Takstar HD2000 seems a great option too, especially as it is marketed as "DJ headphones". So that must be something, right?


----------



## Flow (Nov 4, 2018)

Maybe already mentioned, but I find for a long time now that Impedance is one of the most important factors in headphones. Get anything you like with at least 32 Ohms.
Sounds and music will be richer for sure, something many gaming headsets miss out on.


----------



## JovHinner123 (Nov 19, 2018)

Flow said:


> Maybe already mentioned, but I find for a long time now that Impedance is one of the most important factors in headphones. Get anything you like with at least 32 Ohms.
> Sounds and music will be richer for sure, something many gaming headsets miss out on.

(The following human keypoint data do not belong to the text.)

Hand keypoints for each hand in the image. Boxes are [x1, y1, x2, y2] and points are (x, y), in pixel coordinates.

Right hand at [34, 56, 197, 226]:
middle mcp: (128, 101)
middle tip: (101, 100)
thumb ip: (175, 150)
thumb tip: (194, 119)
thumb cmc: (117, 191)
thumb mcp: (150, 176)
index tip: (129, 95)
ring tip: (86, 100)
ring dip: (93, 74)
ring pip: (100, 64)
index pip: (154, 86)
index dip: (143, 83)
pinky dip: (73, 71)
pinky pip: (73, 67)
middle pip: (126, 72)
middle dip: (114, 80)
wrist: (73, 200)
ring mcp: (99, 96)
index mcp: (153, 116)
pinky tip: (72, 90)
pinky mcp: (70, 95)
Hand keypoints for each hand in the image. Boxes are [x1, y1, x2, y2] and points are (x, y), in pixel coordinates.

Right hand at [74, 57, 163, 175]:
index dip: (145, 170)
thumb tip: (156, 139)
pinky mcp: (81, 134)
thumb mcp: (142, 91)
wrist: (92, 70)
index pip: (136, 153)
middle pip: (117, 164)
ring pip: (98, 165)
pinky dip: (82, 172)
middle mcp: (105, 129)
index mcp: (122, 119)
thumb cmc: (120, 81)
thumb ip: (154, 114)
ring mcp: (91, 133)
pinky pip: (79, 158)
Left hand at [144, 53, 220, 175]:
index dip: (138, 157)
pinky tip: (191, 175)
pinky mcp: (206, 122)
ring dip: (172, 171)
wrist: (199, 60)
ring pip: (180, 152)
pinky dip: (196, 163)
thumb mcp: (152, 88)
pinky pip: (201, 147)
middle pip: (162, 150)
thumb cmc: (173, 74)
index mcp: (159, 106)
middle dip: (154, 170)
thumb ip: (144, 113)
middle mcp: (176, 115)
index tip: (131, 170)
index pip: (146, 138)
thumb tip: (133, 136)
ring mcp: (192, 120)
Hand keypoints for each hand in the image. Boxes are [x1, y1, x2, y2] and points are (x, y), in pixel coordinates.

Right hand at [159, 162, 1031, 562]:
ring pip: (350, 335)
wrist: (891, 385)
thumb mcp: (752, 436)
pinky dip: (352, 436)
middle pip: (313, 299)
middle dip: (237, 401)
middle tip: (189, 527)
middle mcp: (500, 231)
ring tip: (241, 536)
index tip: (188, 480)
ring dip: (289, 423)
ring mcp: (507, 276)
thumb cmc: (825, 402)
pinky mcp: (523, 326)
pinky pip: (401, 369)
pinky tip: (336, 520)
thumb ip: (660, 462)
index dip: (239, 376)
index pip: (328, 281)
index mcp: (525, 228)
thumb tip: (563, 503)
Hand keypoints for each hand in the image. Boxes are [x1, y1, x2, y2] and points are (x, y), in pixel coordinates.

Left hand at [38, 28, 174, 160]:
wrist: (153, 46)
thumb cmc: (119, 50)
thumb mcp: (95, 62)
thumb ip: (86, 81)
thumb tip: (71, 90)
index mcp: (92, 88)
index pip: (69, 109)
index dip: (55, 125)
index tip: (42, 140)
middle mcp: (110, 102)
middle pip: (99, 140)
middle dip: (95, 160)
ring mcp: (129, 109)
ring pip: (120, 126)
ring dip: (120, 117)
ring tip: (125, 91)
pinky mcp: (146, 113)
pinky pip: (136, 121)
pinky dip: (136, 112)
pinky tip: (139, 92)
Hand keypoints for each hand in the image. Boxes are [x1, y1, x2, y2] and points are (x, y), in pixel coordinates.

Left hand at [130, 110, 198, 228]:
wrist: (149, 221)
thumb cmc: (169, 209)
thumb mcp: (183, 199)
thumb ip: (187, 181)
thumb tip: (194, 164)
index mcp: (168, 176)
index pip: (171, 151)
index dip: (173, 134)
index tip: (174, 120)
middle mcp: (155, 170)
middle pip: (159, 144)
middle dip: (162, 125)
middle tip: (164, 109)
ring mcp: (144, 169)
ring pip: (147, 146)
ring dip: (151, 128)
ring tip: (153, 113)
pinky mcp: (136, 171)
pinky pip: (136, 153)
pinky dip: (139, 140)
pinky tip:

Definitely agree with you. Thanks for pointing it out. Higher impedance means higher resistance to overloading damage too, so that's another benefit. But the great sound is still on top.


----------



## Delaro (Nov 21, 2018)

32 Ω  is pretty much a starting standard now for headphones I'm actually having problems finding less. Impedance doesn't really reflect quality since many moderate to high ends sets will give you the option to pick anywhere between 32-250  Ω. What matters is how you wish to use them since anything over 59 Ω is going to need an amp of some kind.


----------